Financial Times FT.com

Norwegian to pick up where Sterling left off

By Kevin Done in London

Published: November 2 2008 17:25 | Last updated: November 2 2008 17:25

Norwegian Air Shuttle is moving fast to fill the vacuum left by the collapse last week of Sterling Airlines, the Copenhagen-based, Iceland-owned low-cost carrier.

This week it will open a base in Copenhagen and is aiming to have eight to 10 jets operating out of the Danish capital by May, as it scrambles to find more aircraft for its fleet. Some of the parked Sterling jets are a priority initial acquisition target.

Largely unnoticed by many rivals, Norwegian has grown to become the fourth largest low-cost airline in Europe behind the big players Ryanair, EasyJet and Air Berlin. It will fly more than 9m passengers this year with a fleet of 41 aircraft.

The group, which first listed in 2003, is seizing the opportunity offered by Sterling’s bankruptcy to increase the pace of its own expansion despite the threat posed by the economic downturn.

Bjørn Kjos, chief executive of Norwegian, said “it is a huge opportunity”.

He said that the group would replace Sterling as the main low-cost player in the Danish market.

Initially the airline would base two jets at Copenhagen from Thursday flying on six routes to Ålborg, Oslo, Stockholm, Alicante, Malaga and Nice.

It is planning to add further routes from Copenhagen to London, Amsterdam, Rome, Krakow, Prague, Barcelona and Pisa at the pace at which it could bring in more aircraft.

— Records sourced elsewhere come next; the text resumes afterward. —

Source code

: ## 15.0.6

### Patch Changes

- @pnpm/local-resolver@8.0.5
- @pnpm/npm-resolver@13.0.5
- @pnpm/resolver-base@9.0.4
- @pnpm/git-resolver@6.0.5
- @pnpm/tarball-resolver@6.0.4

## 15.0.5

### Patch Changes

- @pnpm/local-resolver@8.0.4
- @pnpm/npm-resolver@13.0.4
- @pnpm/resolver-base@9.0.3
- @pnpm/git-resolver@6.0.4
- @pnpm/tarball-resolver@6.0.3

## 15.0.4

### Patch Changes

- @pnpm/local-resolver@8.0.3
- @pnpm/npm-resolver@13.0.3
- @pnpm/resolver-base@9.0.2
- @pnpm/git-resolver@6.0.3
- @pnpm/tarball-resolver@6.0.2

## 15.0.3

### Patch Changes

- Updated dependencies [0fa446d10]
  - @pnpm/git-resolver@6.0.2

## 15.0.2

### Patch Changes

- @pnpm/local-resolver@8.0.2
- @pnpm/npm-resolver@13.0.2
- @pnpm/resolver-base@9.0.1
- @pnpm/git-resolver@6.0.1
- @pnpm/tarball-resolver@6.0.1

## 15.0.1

It is also starting new routes on Monday from Stockholm to some destinations previously served by Sterling.

As weaker airlines retrench or collapse, “it’s a good time to expand,” Mr Kjos said. “The market (for aircraft) is much better than last year. . .There are a lot of different airlines that have gone bust. There are aircraft available now.”

Norwegian is also posing an increasing competitive threat to SAS Scandinavian Airlines, the Nordic region’s legacy network carrier, which is struggling.

“They have much higher costs than we have, about twice our level,” said Mr Kjos.

The Oslo-based carrier made clear the scale of its future ambitions by placing an order in August last year with Boeing for 42 186-seat 737-800s for delivery between 2009 and 2014. The deal had a list price value before discounts of $3.1bn.

Deliveries do not start until next summer and the collapse of Sterling has left an urgent need for more capacity.

The group could close deals with lessors for more aircraft this week.

Norwegian got its finances in order just before the financial markets were hit by mayhem this autumn.

This summer it completed a NKr400m ($59.5m) rights issue to finance its deposit for its new fleet orders, and agreed a $160m debt deal with Natixis to fund the pre-delivery payments for the first 10 Boeing jets.